◆ **Task instructions**: Which lines in the records below contain the word "middle"? Copy each of them.

◆ **Records for the task**:
○ ○ ○

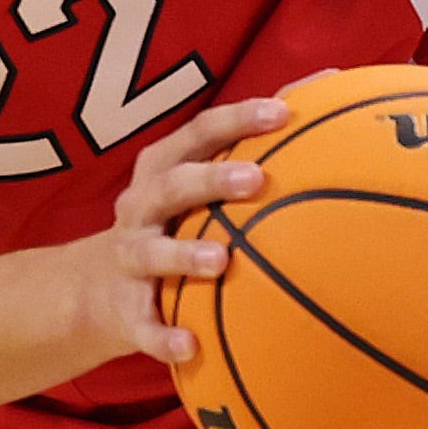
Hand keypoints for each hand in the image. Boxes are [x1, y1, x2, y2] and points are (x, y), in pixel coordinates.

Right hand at [46, 97, 285, 368]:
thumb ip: (254, 143)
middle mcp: (141, 209)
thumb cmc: (173, 225)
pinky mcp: (124, 310)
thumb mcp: (197, 182)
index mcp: (162, 172)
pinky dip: (162, 336)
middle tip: (256, 179)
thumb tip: (333, 82)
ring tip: (221, 260)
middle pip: (169, 185)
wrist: (94, 291)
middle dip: (208, 179)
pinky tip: (190, 346)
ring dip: (182, 254)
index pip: (196, 135)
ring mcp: (129, 260)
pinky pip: (142, 325)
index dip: (235, 121)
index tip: (281, 113)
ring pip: (149, 252)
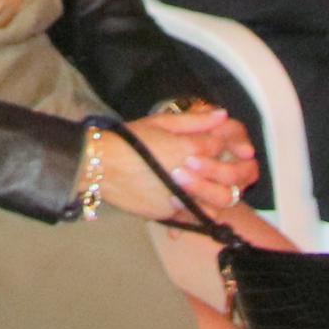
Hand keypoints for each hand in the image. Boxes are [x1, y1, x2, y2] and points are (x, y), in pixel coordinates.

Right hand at [97, 103, 260, 224]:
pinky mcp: (169, 213)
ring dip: (213, 192)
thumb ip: (195, 120)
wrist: (102, 166)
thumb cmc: (129, 139)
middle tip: (215, 165)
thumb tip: (222, 115)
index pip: (220, 146)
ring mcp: (181, 197)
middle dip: (226, 170)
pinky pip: (191, 214)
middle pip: (225, 177)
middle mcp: (190, 174)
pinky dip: (193, 208)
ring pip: (214, 200)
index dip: (222, 142)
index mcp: (188, 148)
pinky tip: (183, 198)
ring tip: (202, 183)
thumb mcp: (160, 122)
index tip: (216, 142)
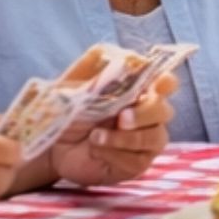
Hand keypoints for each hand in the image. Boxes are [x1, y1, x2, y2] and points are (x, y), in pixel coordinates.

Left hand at [49, 76, 172, 188]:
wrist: (52, 146)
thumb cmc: (68, 112)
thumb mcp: (74, 85)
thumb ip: (91, 68)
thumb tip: (110, 53)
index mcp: (139, 91)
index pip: (167, 83)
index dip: (166, 83)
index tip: (154, 86)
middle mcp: (148, 115)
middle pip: (165, 111)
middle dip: (145, 114)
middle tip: (121, 119)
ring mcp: (145, 141)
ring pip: (155, 138)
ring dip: (125, 138)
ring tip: (95, 137)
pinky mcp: (136, 164)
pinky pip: (138, 161)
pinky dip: (115, 154)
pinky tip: (96, 151)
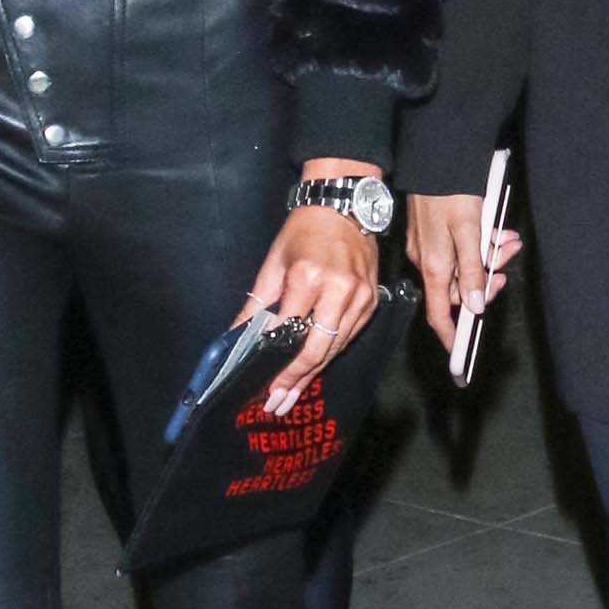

○ ○ ○

◆ **Response to the task**:
middle mcp: (141, 209)
middle tip: (256, 179)
middle pip: (169, 185)
middle dip: (208, 179)
middle tip: (215, 165)
middle dip: (226, 170)
middle pip: (225, 177)
middle mcp: (190, 174)
middle mcp: (148, 115)
middle pip: (165, 111)
middle dip: (145, 114)
middle tip: (121, 119)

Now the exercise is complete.